As the bookmakers expected, the Conservative Party secured a majority in Thursday’s General Election.
I’m not sure they or anyone else quite expected the extent of the Conservatives’ domination, though, with the leading party securing a 78-seat majority (with one constituency still left to declare).
It was a dark night for the Labour Party in what was ultimately their worst election result since 1935. They lost 59 seats in total, with the Conservatives gaining 47 and the Scottish National Party gaining 13.
The latter appears to make the prospect of a second Scottish independence referendum at some point in the future more likely.
The former, meanwhile, makes Brexit going through a near certainty.
The Conservatives were the one major party who clearly stated within their manifesto that they would move forward with leaving the European Union, which was voted for in a public referendum in 2016, and it appears to have paid dividends for them.
Labour leader Jeremy Corbyn has already announced he will not lead the party into the next election, blaming Brexit for his party’s poor result:
“Brexit has so polarised and divided debate in this country, it has overridden so much of a normal political debate,” Corbyn said.
“I recognise that has contributed to the results that the Labour Party has received this evening all across this country.”
Now that the Conservatives have secured their largest majority since 2010, Brexit has been priced at 1/20 to occur at some point in 2020.

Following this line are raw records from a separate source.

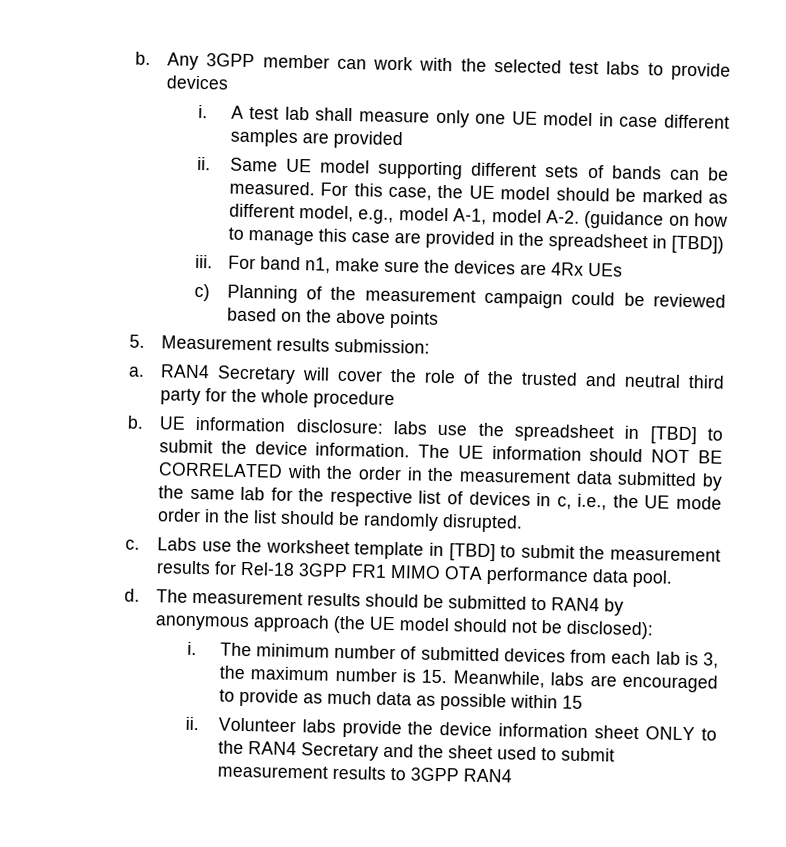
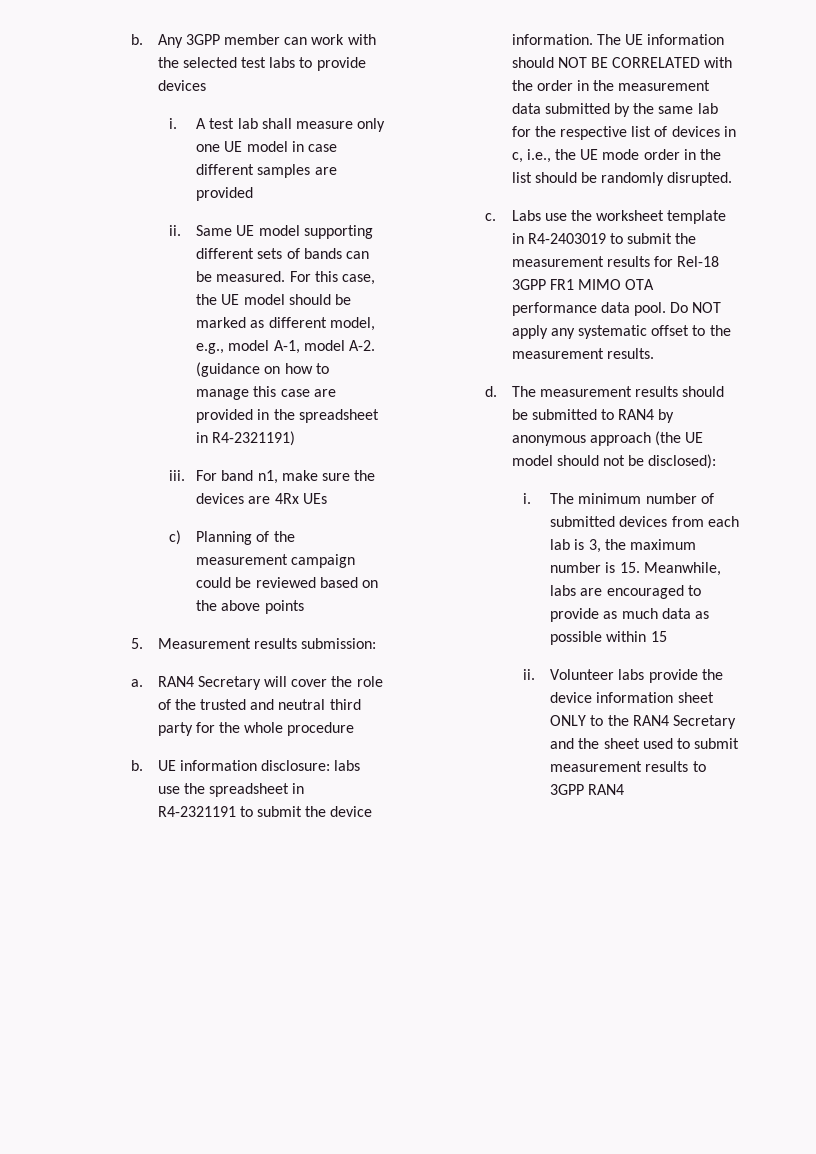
[670,235,724,254] [TBD]) -> [212,431,296,446] R4-2321191)
[649,426,697,445] [TBD] -> [157,806,236,817] R4-2321191
[448,543,496,562] [TBD] -> [527,233,606,244] R4-2403019
(674, 578) none -> [670,302,722,313] [511,325,731,339] [511,348,654,359] Do NOT apply any systematic offset to the measurement results.

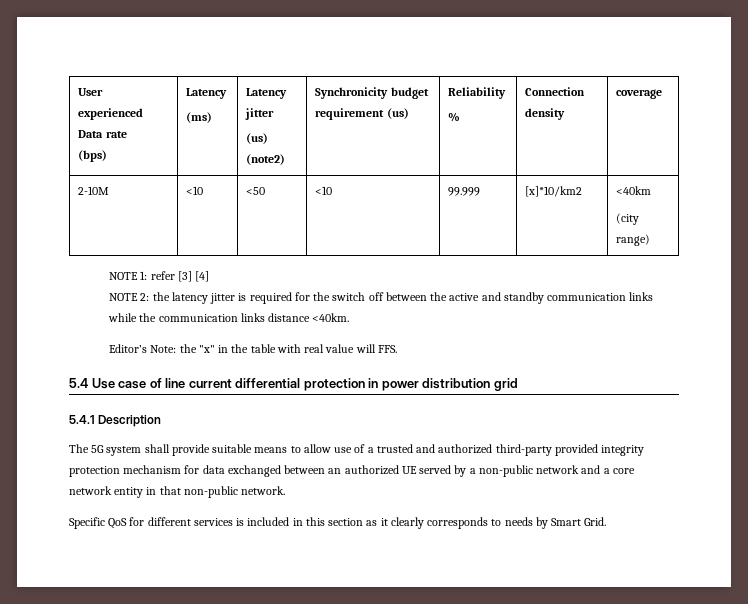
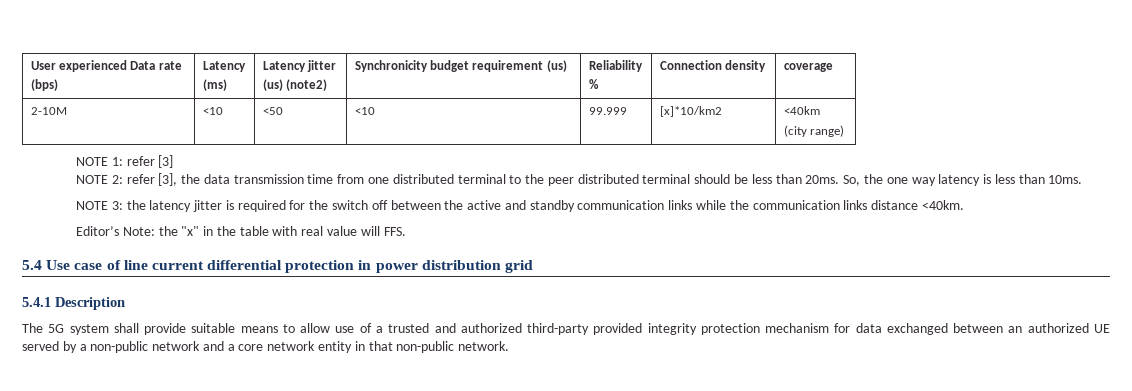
[195,271,210,282] [4] -> (174, 161) none
(150, 297) none -> [126,173,1083,186] [76,201,123,210] refer [3], the data transmission time from one distributed terminal to the peer distributed terminal should be less than 20ms. So, the one way latency is less than 10ms. // NOTE 3:
[69,517,607,529] // Specific QoS for different services is included in this section as it clearly corresponds to needs by Smart Grid. -> (510, 346) none

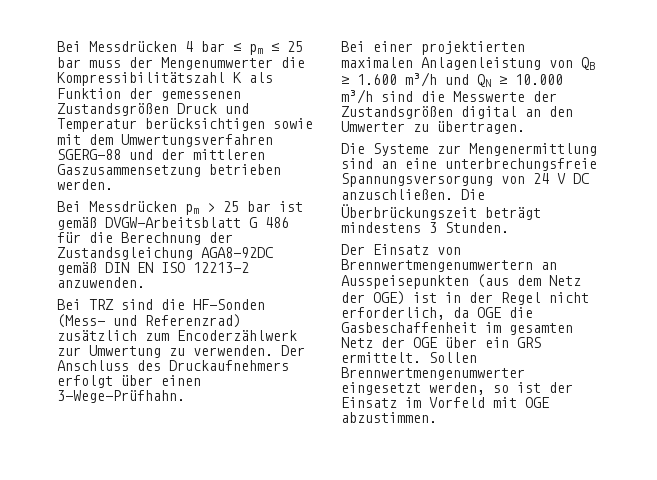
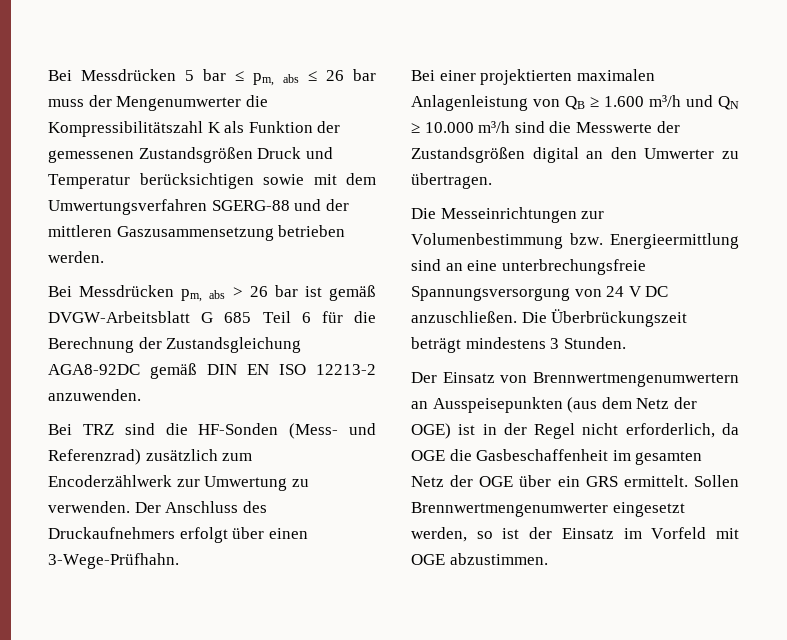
[57,41,193,52] Bei Messdrücken 4 -> [48,69,194,81] Bei Messdrücken 5
[249,41,303,55] pm ≤ 25 -> [253,70,344,86] pm, abs ≤ 26
[185,201,239,215] pm > 25 -> [181,286,268,302] pm, abs > 26
[265,217,289,228] 486 -> [224,311,311,323] 685 Teil 6
[373,143,597,156] Systeme zur Mengenermittlung -> [440,207,605,223] [411,233,739,249] Messeinrichtungen zur Volumenbestimmung bzw. Energieermittlung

Prime Minister Boris Johnson promised he would “repay the public’s trust” with a swift Brexit:
“We will get Brexit done on time by 31 January – no ifs, no buts, not maybe,” Johnson said.
Breaking 2020 into two halves, Brexit occurring between January – June 2020 is 1/12 or between July – December 2020 is 28/1.
Given the extent of the negotiations still seemingly required, the latter doesn’t look the worst value despite Johnson’s declaration of intent.
A second referendum not taking place next year, meanwhile, is as short as 1/100.